*** DATA ***
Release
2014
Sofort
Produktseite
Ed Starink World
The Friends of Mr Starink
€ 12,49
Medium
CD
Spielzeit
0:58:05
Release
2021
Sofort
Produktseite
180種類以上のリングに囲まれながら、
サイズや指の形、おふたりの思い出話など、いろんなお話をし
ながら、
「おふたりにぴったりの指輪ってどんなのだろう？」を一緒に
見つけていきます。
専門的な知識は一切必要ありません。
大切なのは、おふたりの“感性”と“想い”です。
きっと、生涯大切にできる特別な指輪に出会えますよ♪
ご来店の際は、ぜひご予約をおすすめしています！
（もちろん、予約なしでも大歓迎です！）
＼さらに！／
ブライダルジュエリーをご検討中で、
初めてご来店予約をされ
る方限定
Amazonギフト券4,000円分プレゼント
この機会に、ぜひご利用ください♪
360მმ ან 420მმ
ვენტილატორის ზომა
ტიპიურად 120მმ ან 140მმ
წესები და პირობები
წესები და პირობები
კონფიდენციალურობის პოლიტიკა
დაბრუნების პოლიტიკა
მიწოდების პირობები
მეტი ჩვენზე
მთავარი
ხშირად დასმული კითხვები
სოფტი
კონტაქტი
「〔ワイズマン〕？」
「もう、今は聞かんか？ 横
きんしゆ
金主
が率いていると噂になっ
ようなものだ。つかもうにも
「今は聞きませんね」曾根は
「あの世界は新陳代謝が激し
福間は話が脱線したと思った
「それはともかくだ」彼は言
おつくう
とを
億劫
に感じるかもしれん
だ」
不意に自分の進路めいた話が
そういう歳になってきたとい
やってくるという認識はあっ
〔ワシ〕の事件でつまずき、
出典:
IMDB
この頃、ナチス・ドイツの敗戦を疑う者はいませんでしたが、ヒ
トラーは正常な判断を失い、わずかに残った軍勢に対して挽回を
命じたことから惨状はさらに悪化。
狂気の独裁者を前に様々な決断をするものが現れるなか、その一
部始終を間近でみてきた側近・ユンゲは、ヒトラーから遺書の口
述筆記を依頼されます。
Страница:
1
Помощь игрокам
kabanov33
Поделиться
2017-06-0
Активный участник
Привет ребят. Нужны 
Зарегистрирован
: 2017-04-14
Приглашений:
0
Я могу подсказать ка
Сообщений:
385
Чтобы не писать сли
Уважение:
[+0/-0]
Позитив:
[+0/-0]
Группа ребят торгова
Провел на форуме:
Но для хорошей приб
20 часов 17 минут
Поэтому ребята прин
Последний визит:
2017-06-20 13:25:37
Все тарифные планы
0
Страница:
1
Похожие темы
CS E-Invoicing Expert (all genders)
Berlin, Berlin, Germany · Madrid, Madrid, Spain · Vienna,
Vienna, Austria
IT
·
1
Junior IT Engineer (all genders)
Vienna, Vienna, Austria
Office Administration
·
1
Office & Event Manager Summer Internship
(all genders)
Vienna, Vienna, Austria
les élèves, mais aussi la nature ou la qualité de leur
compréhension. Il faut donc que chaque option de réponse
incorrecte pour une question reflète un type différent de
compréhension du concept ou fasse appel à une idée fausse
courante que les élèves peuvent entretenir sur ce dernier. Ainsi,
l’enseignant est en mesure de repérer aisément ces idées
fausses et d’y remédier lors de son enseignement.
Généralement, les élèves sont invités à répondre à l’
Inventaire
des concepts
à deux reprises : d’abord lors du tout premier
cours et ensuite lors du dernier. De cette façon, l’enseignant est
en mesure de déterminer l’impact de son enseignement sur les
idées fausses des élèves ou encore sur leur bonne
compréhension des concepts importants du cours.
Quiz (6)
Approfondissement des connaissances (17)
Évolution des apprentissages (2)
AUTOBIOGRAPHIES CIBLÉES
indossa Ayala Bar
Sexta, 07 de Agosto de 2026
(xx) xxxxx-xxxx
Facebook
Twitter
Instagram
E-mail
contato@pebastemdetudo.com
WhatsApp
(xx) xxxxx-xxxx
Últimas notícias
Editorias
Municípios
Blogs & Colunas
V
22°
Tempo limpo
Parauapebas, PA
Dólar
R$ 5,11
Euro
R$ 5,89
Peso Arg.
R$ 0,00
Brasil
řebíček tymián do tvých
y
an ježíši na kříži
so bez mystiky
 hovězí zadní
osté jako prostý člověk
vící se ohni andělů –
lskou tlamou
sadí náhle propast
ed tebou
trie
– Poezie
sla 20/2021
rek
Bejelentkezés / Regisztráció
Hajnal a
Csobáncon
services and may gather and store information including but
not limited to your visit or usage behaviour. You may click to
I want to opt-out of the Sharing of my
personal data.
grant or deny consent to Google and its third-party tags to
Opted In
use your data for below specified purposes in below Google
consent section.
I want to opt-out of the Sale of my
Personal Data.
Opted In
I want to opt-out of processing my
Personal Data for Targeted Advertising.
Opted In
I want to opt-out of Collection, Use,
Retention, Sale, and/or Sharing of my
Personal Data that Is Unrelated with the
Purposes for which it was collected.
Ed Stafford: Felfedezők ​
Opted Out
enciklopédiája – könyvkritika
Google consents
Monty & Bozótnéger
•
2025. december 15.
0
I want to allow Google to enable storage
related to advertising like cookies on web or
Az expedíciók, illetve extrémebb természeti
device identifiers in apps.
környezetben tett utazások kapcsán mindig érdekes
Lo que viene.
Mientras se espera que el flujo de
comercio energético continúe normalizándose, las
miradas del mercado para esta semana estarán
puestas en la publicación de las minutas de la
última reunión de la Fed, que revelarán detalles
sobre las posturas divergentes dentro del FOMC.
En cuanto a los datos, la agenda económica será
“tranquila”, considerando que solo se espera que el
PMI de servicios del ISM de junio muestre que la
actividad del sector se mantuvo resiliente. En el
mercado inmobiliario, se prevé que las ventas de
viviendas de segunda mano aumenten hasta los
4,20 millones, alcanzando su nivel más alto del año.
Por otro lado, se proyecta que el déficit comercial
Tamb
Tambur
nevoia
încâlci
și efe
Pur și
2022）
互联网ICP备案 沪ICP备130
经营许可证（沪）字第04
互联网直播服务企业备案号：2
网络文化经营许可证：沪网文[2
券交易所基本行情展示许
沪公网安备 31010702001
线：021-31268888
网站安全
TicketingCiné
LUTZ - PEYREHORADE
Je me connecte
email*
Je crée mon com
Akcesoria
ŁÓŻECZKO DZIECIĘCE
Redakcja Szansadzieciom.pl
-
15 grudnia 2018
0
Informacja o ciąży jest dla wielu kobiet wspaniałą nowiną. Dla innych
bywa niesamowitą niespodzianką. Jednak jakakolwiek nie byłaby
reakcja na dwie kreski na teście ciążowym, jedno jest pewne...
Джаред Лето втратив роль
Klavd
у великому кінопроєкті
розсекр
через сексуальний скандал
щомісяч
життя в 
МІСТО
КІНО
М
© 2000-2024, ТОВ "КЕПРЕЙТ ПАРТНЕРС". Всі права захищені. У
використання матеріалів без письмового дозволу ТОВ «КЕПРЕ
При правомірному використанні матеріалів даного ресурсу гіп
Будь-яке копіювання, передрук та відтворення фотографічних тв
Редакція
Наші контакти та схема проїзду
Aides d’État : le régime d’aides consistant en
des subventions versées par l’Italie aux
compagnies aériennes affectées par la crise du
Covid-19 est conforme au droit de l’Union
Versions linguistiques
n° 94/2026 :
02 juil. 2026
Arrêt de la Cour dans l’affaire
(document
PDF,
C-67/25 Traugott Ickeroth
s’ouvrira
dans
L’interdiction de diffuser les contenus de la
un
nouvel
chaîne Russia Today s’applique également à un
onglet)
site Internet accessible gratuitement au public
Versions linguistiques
*** End of DATA ***
**WORK TO BE COMPLETED**
Reproduce every line of the items above verbatim, preserving the original order and line breaks.

**SOLUTION FOR THIS TASK**
Release
2014
Sofort
Produktseite
Ed Starink World
The Friends of Mr Starink
€ 12,49
Medium
CD
Spielzeit
0:58:05
Release
2021
Sofort
Produktseite
180種類以上のリングに囲まれながら、
サイズや指の形、おふたりの思い出話など、いろんなお話をし
ながら、
「おふたりにぴったりの指輪ってどんなのだろう？」を一緒に
見つけていきます。
専門的な知識は一切必要ありません。
大切なのは、おふたりの“感性”と“想い”です。
きっと、生涯大切にできる特別な指輪に出会えますよ♪
ご来店の際は、ぜひご予約をおすすめしています！
（もちろん、予約なしでも大歓迎です！）
＼さらに！／
ブライダルジュエリーをご検討中で、
初めてご来店予約をされ
る方限定
Amazonギフト券4,000円分プレゼント
この機会に、ぜひご利用ください♪
360მმ ან 420მმ
ვენტილატორის ზომა
ტიპიურად 120მმ ან 140მმ
წესები და პირობები
წესები და პირობები
კონფიდენციალურობის პოლიტიკა
დაბრუნების პოლიტიკა
მიწოდების პირობები
მეტი ჩვენზე
მთავარი
ხშირად დასმული კითხვები
სოფტი
კონტაქტი
「〔ワイズマン〕？」
「もう、今は聞かんか？ 横
きんしゆ
金主
が率いていると噂になっ
ようなものだ。つかもうにも
「今は聞きませんね」曾根は
「あの世界は新陳代謝が激し
福間は話が脱線したと思った
「それはともかくだ」彼は言
おつくう
とを
億劫
に感じるかもしれん
だ」
不意に自分の進路めいた話が
そういう歳になってきたとい
やってくるという認識はあっ
〔ワシ〕の事件でつまずき、
出典:
IMDB
この頃、ナチス・ドイツの敗戦を疑う者はいませんでしたが、ヒ
トラーは正常な判断を失い、わずかに残った軍勢に対して挽回を
命じたことから惨状はさらに悪化。
狂気の独裁者を前に様々な決断をするものが現れるなか、その一
部始終を間近でみてきた側近・ユンゲは、ヒトラーから遺書の口
述筆記を依頼されます。
Страница:
1
Помощь игрокам
kabanov33
Поделиться
2017-06-0
Активный участник
Привет ребят. Нужны 
Зарегистрирован
: 2017-04-14
Приглашений:
0
Я могу подсказать ка
Сообщений:
385
Чтобы не писать сли
Уважение:
[+0/-0]
Позитив:
[+0/-0]
Группа ребят торгова
Провел на форуме:
Но для хорошей приб
20 часов 17 минут
Поэтому ребята прин
Последний визит:
2017-06-20 13:25:37
Все тарифные планы
0
Страница:
1
Похожие темы
CS E-Invoicing Expert (all genders)
Berlin, Berlin, Germany · Madrid, Madrid, Spain · Vienna,
Vienna, Austria
IT
·
1
Junior IT Engineer (all genders)
Vienna, Vienna, Austria
Office Administration
·
1
Office & Event Manager Summer Internship
(all genders)
Vienna, Vienna, Austria
les élèves, mais aussi la nature ou la qualité de leur
compréhension. Il faut donc que chaque option de réponse
incorrecte pour une question reflète un type différent de
compréhension du concept ou fasse appel à une idée fausse
courante que les élèves peuvent entretenir sur ce dernier. Ainsi,
l’enseignant est en mesure de repérer aisément ces idées
fausses et d’y remédier lors de son enseignement.
Généralement, les élèves sont invités à répondre à l’
Inventaire
des concepts
à deux reprises : d’abord lors du tout premier
cours et ensuite lors du dernier. De cette façon, l’enseignant est
en mesure de déterminer l’impact de son enseignement sur les
idées fausses des élèves ou encore sur leur bonne
compréhension des concepts importants du cours.
Quiz (6)
Approfondissement des connaissances (17)
Évolution des apprentissages (2)
AUTOBIOGRAPHIES CIBLÉES
indossa Ayala Bar
Sexta, 07 de Agosto de 2026
(xx) xxxxx-xxxx
Facebook
Twitter
Instagram
E-mail
contato@pebastemdetudo.com
WhatsApp
(xx) xxxxx-xxxx
Últimas notícias
Editorias
Municípios
Blogs & Colunas
V
22°
Tempo limpo
Parauapebas, PA
Dólar
R$ 5,11
Euro
R$ 5,89
Peso Arg.
R$ 0,00
Brasil
řebíček tymián do tvých
y
an ježíši na kříži
so bez mystiky
 hovězí zadní
osté jako prostý člověk
vící se ohni andělů –
lskou tlamou
sadí náhle propast
ed tebou
trie
– Poezie
sla 20/2021
rek
Bejelentkezés / Regisztráció
Hajnal a
Csobáncon
services and may gather and store information including but
not limited to your visit or usage behaviour. You may click to
I want to opt-out of the Sharing of my
personal data.
grant or deny consent to Google and its third-party tags to
Opted In
use your data for below specified purposes in below Google
consent section.
I want to opt-out of the Sale of my
Personal Data.
Opted In
I want to opt-out of processing my
Personal Data for Targeted Advertising.
Opted In
I want to opt-out of Collection, Use,
Retention, Sale, and/or Sharing of my
Personal Data that Is Unrelated with the
Purposes for which it was collected.
Ed Stafford: Felfedezők ​
Opted Out
enciklopédiája – könyvkritika
Google consents
Monty & Bozótnéger
•
2025. december 15.
0
I want to allow Google to enable storage
related to advertising like cookies on web or
Az expedíciók, illetve extrémebb természeti
device identifiers in apps.
környezetben tett utazások kapcsán mindig érdekes
Lo que viene.
Mientras se espera que el flujo de
comercio energético continúe normalizándose, las
miradas del mercado para esta semana estarán
puestas en la publicación de las minutas de la
última reunión de la Fed, que revelarán detalles
sobre las posturas divergentes dentro del FOMC.
En cuanto a los datos, la agenda económica será
“tranquila”, considerando que solo se espera que el
PMI de servicios del ISM de junio muestre que la
actividad del sector se mantuvo resiliente. En el
mercado inmobiliario, se prevé que las ventas de
viviendas de segunda mano aumenten hasta los
4,20 millones, alcanzando su nivel más alto del año.
Por otro lado, se proyecta que el déficit comercial
Tamb
Tambur
nevoia
încâlci
și efe
Pur și
2022）
互联网ICP备案 沪ICP备130
经营许可证（沪）字第04
互联网直播服务企业备案号：2
网络文化经营许可证：沪网文[2
券交易所基本行情展示许
沪公网安备 31010702001
线：021-31268888
网站安全
TicketingCiné
LUTZ - PEYREHORADE
Je me connecte
email*
Je crée mon com
Akcesoria
ŁÓŻECZKO DZIECIĘCE
Redakcja Szansadzieciom.pl
-
15 grudnia 2018
0
Informacja o ciąży jest dla wielu kobiet wspaniałą nowiną. Dla innych
bywa niesamowitą niespodzianką. Jednak jakakolwiek nie byłaby
reakcja na dwie kreski na teście ciążowym, jedno jest pewne...
Джаред Лето втратив роль
Klavd
у великому кінопроєкті
розсекр
через сексуальний скандал
щомісяч
життя в 
МІСТО
КІНО
М
© 2000-2024, ТОВ "КЕПРЕЙТ ПАРТНЕРС". Всі права захищені. У
використання матеріалів без письмового дозволу ТОВ «КЕПРЕ
При правомірному використанні матеріалів даного ресурсу гіп
Будь-яке копіювання, передрук та відтворення фотографічних тв
Редакція
Наші контакти та схема проїзду
Aides d’État : le régime d’aides consistant en
des subventions versées par l’Italie aux
compagnies aériennes affectées par la crise du
Covid-19 est conforme au droit de l’Union
Versions linguistiques
n° 94/2026 :
02 juil. 2026
Arrêt de la Cour dans l’affaire
(document
PDF,
C-67/25 Traugott Ickeroth
s’ouvrira
dans
L’interdiction de diffuser les contenus de la
un
nouvel
chaîne Russia Today s’applique également à un
onglet)
site Internet accessible gratuitement au public
Versions linguistiques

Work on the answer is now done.